PAGE EXTRACT

While at the LVAC, the artist will create a project entitled Ordinary Conversations. Grigely has been totally deaf since the age of ten, and when unable to lip-read people due to idiosyncratic speech patterns, will ask them to write down what they are saying. Some people, both hearing and deaf, consider Grigely’s method of communication exotic, while for the artist, it is his everyday mode of interpersonal exchange. Ordinary Conversations invites visitors to share exchanges with Grigely in this manner in a neutral and informal “study” setting. The resulting slips and notes become representations of the conversations that have taken place, and will be arrayed alongside the papers documenting previous conversations to which Grigely adds his own typewritten commentary contextualizing the exchange. Ultimately, Grigely’s project is not about the condition of deafness or of hearing, but explores the manner in which we make ourselves known to others amid individual differences, and the creative act which is every person’s life.

This exhibition will inaugurate a year-long investigation in the List Visual Arts Center’s Bakalar Gallery by three contemporary artists — Grigely, Jill Reynolds, and Kay Rosen — of the nature of language and communication.

The MIT List Visual Arts Center’s Artist-in-Residence program is an invitation to artists to create new work that takes advantage of the special technological, intellectual, and support resources at MIT. In turn, the artist opens the creative process to gallery visitors, who may share in the development, research and execution of the project, and converse with the artist directly.

QUESTIONS TO ANSWER
**a.** Name the three contemporary artists the passage on Grigely's residency lists as taking part in the year-long investigation.
**b.** From the passage on Grigely's residency, reproduce word for word the stretch starting with "This exhibition will" and going on through "the artist directly.".
**c.** According to the passage on Grigely's residency, at what age did Grigely become totally deaf?

RECORDED INFORMATION
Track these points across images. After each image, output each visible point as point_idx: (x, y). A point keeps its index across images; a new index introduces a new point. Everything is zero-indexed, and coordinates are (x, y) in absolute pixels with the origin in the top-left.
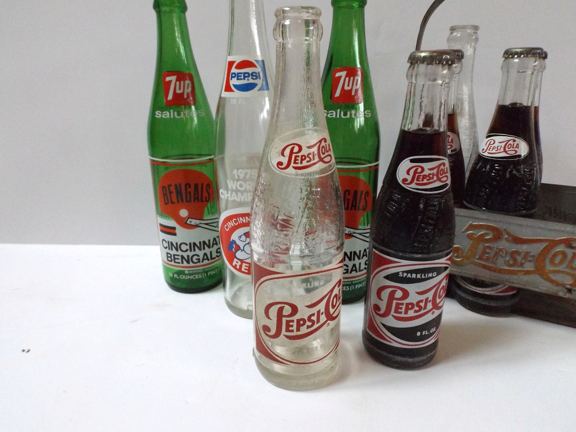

SOLVED TASKS
**a.** Grigely, Jill Reynolds, Kay Rosen

**b.**
This exhibition will inaugurate a year-long investigation in the List Visual Arts Center’s Bakalar Gallery by three contemporary artists — Grigely, Jill Reynolds, and Kay Rosen — of the nature of language and communication.

The MIT List Visual Arts Center’s Artist-in-Residence program is an invitation to artists to create new work that takes advantage of the special technological, intellectual, and support resources at MIT. In turn, the artist opens the creative process to gallery visitors, who may share in the development, research and execution of the project, and converse with the artist directly.

**c.** Ten